KATADATA - Perlambatan ekonomi Cina dan kejatuhan mata uang renminbi telah memukul pasar saham dan keuangan di seluruh dunia dalam beberapa hari terakhir ini. Kekhawatiran terhadap bakal terulangnya krisis bursa saham dan pasar finansial tahun 2008 silam, kini mulai menghantui berbagai pihak. Termasuk George Soros, investor kawakan yang “terlibat” dalam berbagai kasus keuangan global selama lebih dua dekade terakhir.
Berbicara dalam sebuah forum ekonomi di Colombo, Sri Lanka, Kamis (7/1), Soros menyatakan pasar global tengah menghadapi krisis dan investor perlu bersikap hati-hati. Pangkal masalah utamanya adalah Cina tengah berjuang untuk menemukan model baru pertumbuhan ekonominya yang bertumpu pada konsumsi dan sektor jasa. Namun, jalan yang ditempuh Cina dengan melemahkan (devaluasi) mata uangnya telah mendatangkan masalah bagi seluruh dunia.
Akibatnya, negara-negara berkembang menghadapi tantangan untuk menjaga tingkat suku bunganya agar tetap positif. Soros menilai kondisi saat ini mirip tahun 2008, ketika krisis pasar finansial di Amerika Serikat (AS) yang berhulu dari kredit macet rumah murah (subprime mortgage) menjalar ke seluruh dunia sehingga memicu krisis global.

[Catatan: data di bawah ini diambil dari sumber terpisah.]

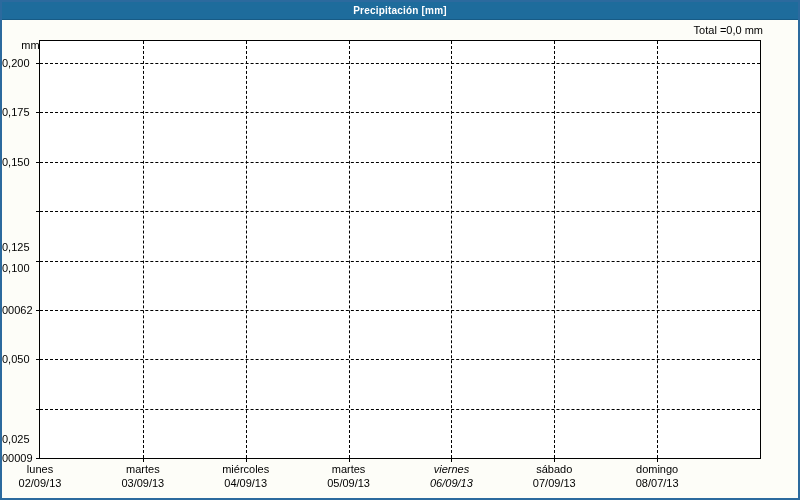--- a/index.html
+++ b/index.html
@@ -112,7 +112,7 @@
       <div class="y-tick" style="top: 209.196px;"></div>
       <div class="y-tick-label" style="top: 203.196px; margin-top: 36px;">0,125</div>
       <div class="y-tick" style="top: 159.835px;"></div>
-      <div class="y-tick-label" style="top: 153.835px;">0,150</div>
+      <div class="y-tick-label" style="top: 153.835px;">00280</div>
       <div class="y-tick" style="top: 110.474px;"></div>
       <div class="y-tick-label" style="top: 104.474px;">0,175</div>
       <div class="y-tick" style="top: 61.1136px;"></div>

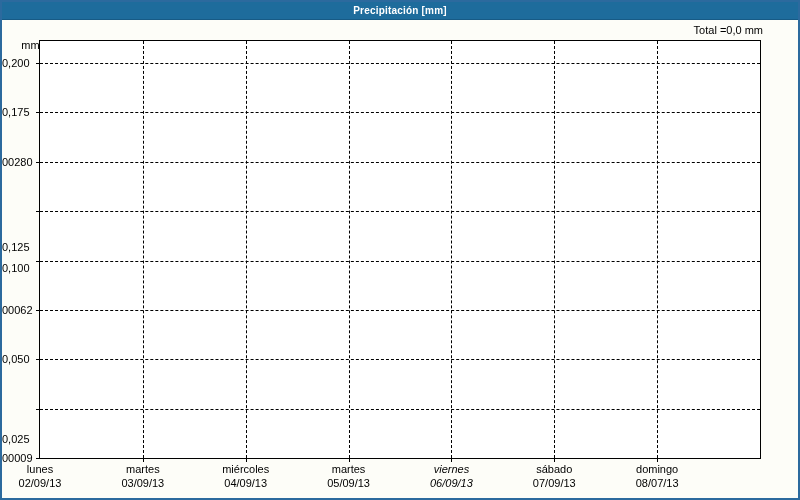--- a/index.html
+++ b/index.html
@@ -108,7 +108,7 @@
       <div class="y-tick" style="top: 307.918px;"></div>
       <div class="y-tick-label" style="top: 301.918px;">00062</div>
       <div class="y-tick" style="top: 258.557px;"></div>
-      <div class="y-tick-label" style="top: 260px;">0,100</div>
+      <div class="y-tick-label" style="top: 247px;">0,100</div>
       <div class="y-tick" style="top: 209.196px;"></div>
       <div class="y-tick-label" style="top: 203.196px; margin-top: 36px;">0,125</div>
       <div class="y-tick" style="top: 159.835px;"></div>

"Cina memiliki masalah besar penyesuaian (ekonominya). Saya mengatakan ini akan menjadi sebuah krisis. Ketika saya melihat pasar finansial yang menghadapi masalah serius, itu mengingatkan saya pada krisis 2008," kata Soros, seperti dikutip Bloomberg.
(Baca: Bank Dunia Peringatkan Ekonomi Negara Berkembang Hadapi Risiko Besar)
Soros seakan tak pernah lepas dari kontroversi krisis di dunia dalam kurun lebih 20 tahun terakhir. Ia dikenal sebagai “Pria di balik kebangkrutan Bank of England” saat melakukan aksi short selling senilai US$ 10 miliar sehingga merontokkan mata uang pounsterling tahun 1992. Pria kelahiran Hungaria ini juga dituding memicu krisis mata uang di Asia Tenggara tahun 1997 yang menjelma menjadi krisis ekonomi di kawasan tersebut.
Sebelum tahun 2008, Soros telah memperingatkan akan adanya potensi krisis. Pada september 2011, dia menyatakan krisis utang di Yunani bakal lebih besar dari krisis 2008.
Kini, Soros kembali mengutarakan ramalannya berdasarkan kondisi yang tengah terjadi di Cina. Awal tahun ini, bermula dari indeks manufaktur Desember 2015 Cina yang di bawah perkiraan para analis sehingga memukul banyak bursa saham di dunia karena kekhawatiran terhadap perlambatan ekonomi Cina semakin besar. Bloomberg mencatat, hampir US$ 2,5 triliun amblas sejak awal 2016 hingga Rabu lalu akibat bergugurannya harga saham di seluruh dunia.
(Baca: Dana Asing Kabur Rp 22,6 Triliun, IHSG Anjlok 12 Persen Selama 2015)
Kabar buruk terus berlanjut. Kamis lalu (7/1), bank sentral Cina, People’s Bank of China (PBoC) telah memotong suku bunganya sehingga mata uang renminbi melorot ke level terendah terhadap dolar AS sejak Agustus tahun lalu. Alhasil, indeks CSI 300 di bursa China merosot lebih 7 persen pada pembukaan perdagangan hari Kamis sehingga memicu pengaktifan otomatis penghentian perdagangan di bursa sahamnya.
Kondisi ini menjalar ke pasar saham di Asia, Eropa, hingga Amerika. Kamis malam, indeks bursa saham di AS anjlok lebih 2 persen. Chicago Board Options Exchange Volatility Index, indeks yang dikenal sebagai pengukur ketakutan investor, melejit naik 13 persen. Sedangkan Nikkei Stock Average Volatility Index, yang mengukur biaya perlindungan pada saham-saham di bursa Jepang, telah naik 43 persen sejak awal tahun ini.
"Gejolak pasar pekan ini menunjukkan tidak ada seorangpun yang tahu kebijakan sebenarnya sekarang. Atau cuma pemerintah sendiri yang tahu atau mampu menerapkan kebijakan itu," kata DBS dalam catatan valuta asing, Jumat (8/1). "Pesan pasar itu keras dan jelas untuk mengetahui kejelasan di waktu mendatang."